The historical and the contemporary problems within images appear to be merging. In order to remove an element that is not pleasing in a photograph, with the desire that the replacement be seamless, well there’s an action for that (!) and I assure you, no trace will be left of the decision to alter the scene. Renaissance and baroque period engravings were sometimes embellished with applied color via watercolors, and gouache. Even further embellishments sometimes included gilding the edges with gold leaf. These embellishments were in the end disdained and, ultimately, rejected and further deemed corrupt.
 
It’s certainly been a while since a “photograph” cast any doubts.
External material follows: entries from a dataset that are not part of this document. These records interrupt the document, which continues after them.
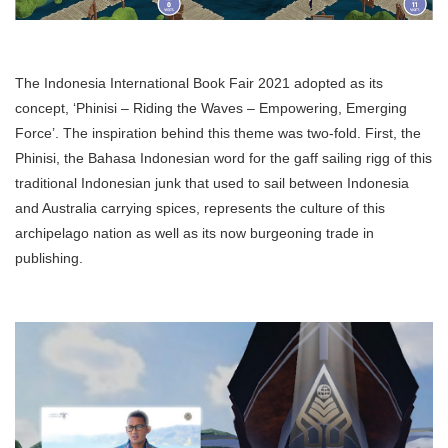
The Indonesia International Book Fair 2021 adopted as its
concept, ‘Phinisi – Riding the Waves – Empowering, Emerging
Force’. The inspiration behind this theme was two-fold. First, the
Phinisi, the Bahasa Indonesian word for the gaff sailing rigg of this
traditional Indonesian junk that used to sail between Indonesia
and Australia carrying spices, represents the culture of this
archipelago nation as well as its now burgeoning trade in
publishing.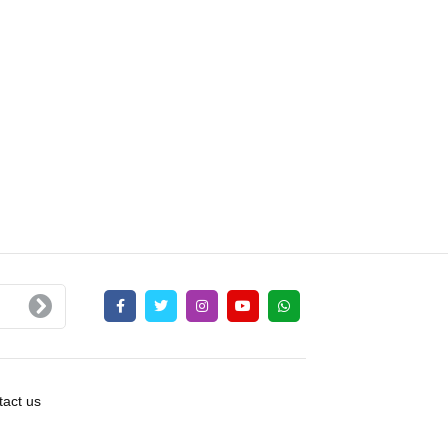
act us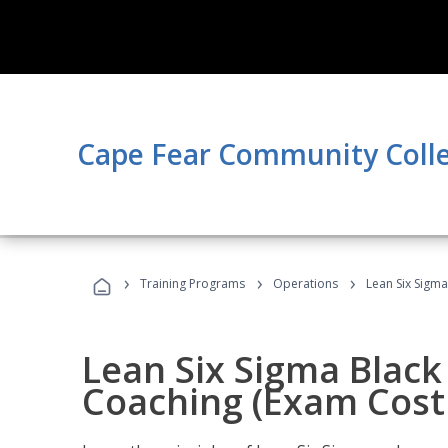
Cape Fear Community Coll
›
›
›
Training Programs
Operations
Lean Six Sigma
Lean Six Sigma Black 
Coaching (Exam Cost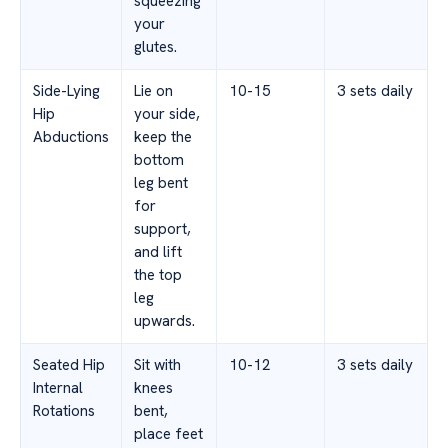
squeezing
your
glutes.
Side-Lying
Lie on
10-15
3 sets daily
Hip
your side,
Abductions
keep the
bottom
leg bent
for
support,
and lift
the top
leg
upwards.
Seated Hip
Sit with
10-12
3 sets daily
Internal
knees
Rotations
bent,
place feet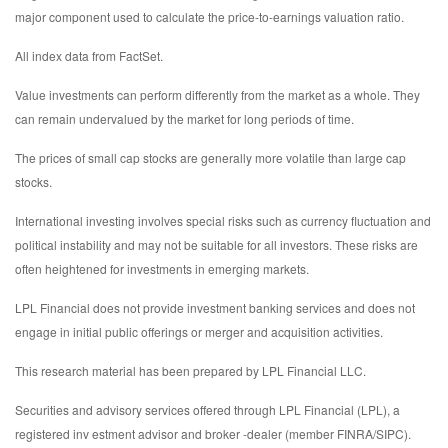
major component used to calculate the price-to-earnings valuation ratio.
All index data from FactSet.
Value investments can perform differently from the market as a whole. They
can remain undervalued by the market for long periods of time.
The prices of small cap stocks are generally more volatile than large cap
stocks.
International investing involves special risks such as currency fluctuation and
political instability and may not be suitable for all investors. These risks are
often heightened for investments in emerging markets.
LPL Financial does not provide investment banking services and does not
engage in initial public offerings or merger and acquisition activities.
This research material has been prepared by LPL Financial LLC.
Securities and advisory services offered through LPL Financial (LPL), a
registered inv estment advisor and broker -dealer (member FINRA/SIPC).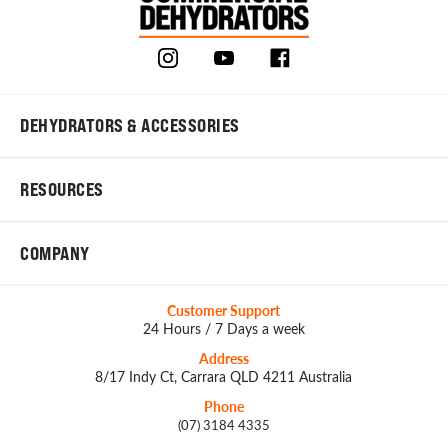
DEHYDRATORS & ACCESSORIES
RESOURCES
COMPANY
Customer Support
24 Hours / 7 Days a week
Address
8/17 Indy Ct, Carrara QLD 4211 Australia
Phone
(07) 3184 4335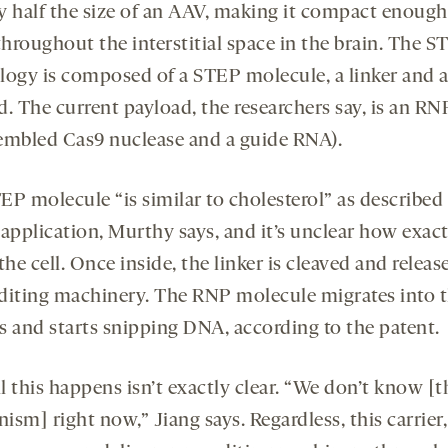
y half the size of an AAV, making it compact enough
throughout the
interstitial space in the brain. The 
logy is composed of a STEP molecule, a linker and 
. The current payload, the researchers say, is an RN
embled Cas9 nuclease and a guide RNA).
EP molecule “is similar to cholesterol” as described 
application, Murthy says, and it’s unclear how exact
the cell. Once inside, the linker is cleaved and releas
diting machinery. The RNP molecule migrates into 
s and starts snipping DNA, according to the patent.
l this happens isn’t exactly clear. “We don’t know [t
sm] right now,” Jiang says. Regardless, this carrier,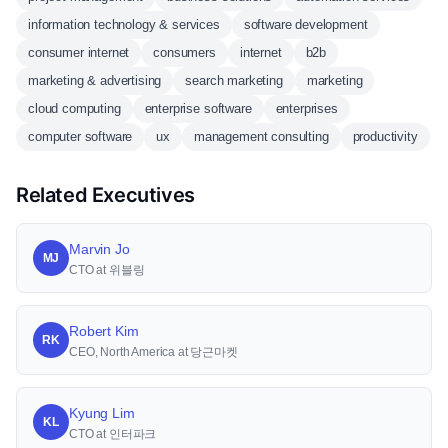
information technology & services
software development
consumer internet
consumers
internet
b2b
marketing & advertising
search marketing
marketing
cloud computing
enterprise software
enterprises
computer software
ux
management consulting
productivity
Related Executives
Marvin Jo
MJ
CTO at 위블링
Robert Kim
RK
CEO, North America at 당근마켓
Kyung Lim
KL
CTO at 인터파크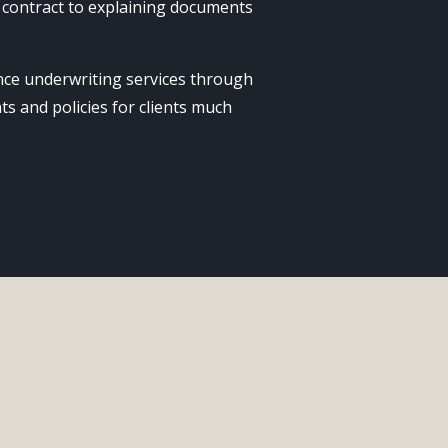
 contract to explaining documents
rance underwriting services through
ts and policies for clients much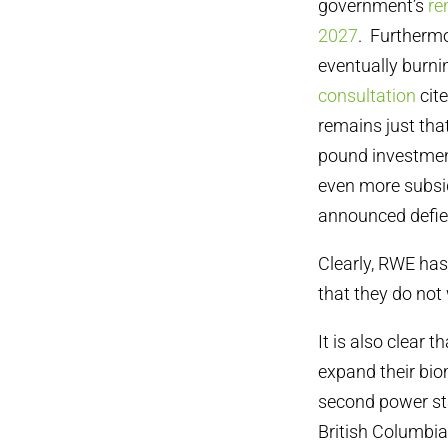
government’s
re
2027
. Furtherm
eventually burni
consultation
cit
remains just tha
pound investment
even more subsid
announced defi
Clearly, RWE has
that they do not
It is also clear
expand their bio
second power sta
British Columbia 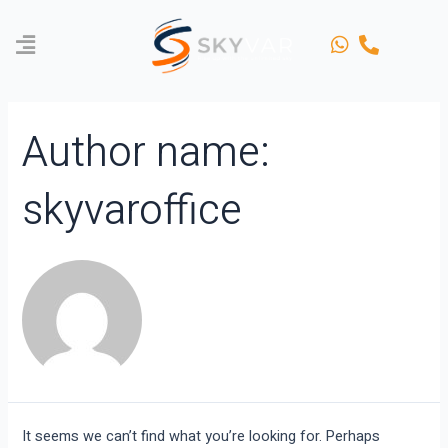
Skip
Search
to
for:
content
Author name:
skyvaroffice
It seems we can’t find what you’re looking for. Perhaps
A hundred sixty years ago, photography was deemed “something new under the sun.” The Cincinnati Times ran a headline in 1839: “Farewell ink, type and clocks.” (Perhaps they forgot to say farewell to doubt as well.) Photography and reality have a shared and intermingled status and photographs are so “good” at describing the way things look that they function as a special index.
 
We have a new philosophy to read and implement, a new way to consider, read, ponder, and evaluate the images that confront us. On a per pixel level the color space may be moved, altered, snipped, and hued with the swipe of digits and then remain to satisfy a new reality, even one that wasn’t in front of the lens.
 
Dead Civil war soldiers were moved and photographed with a rocks propped beneath their head for more patriotic aesthetics and the public accepted it wholly in 1864. In 1857 to align the medium with Victorian sensibilities an image was created from 30 negatives! So, ultimately our issues are not new – they remain. They are complex.
 
The origins for photographs are in flux, and ‘original’ might not mean ‘original’ anymore. Images made with cameras are ghost-like now –perhaps only shells of reference.
 
Someone operates a mouse or drags a corpse thirty yards. 
 
So, it goes……….with the medium enmeshed in another schism we look for light we search for deeper meanings. This philosophical net will expand our awareness of the capacities of the medium that are just beyond us – waiting for clarification.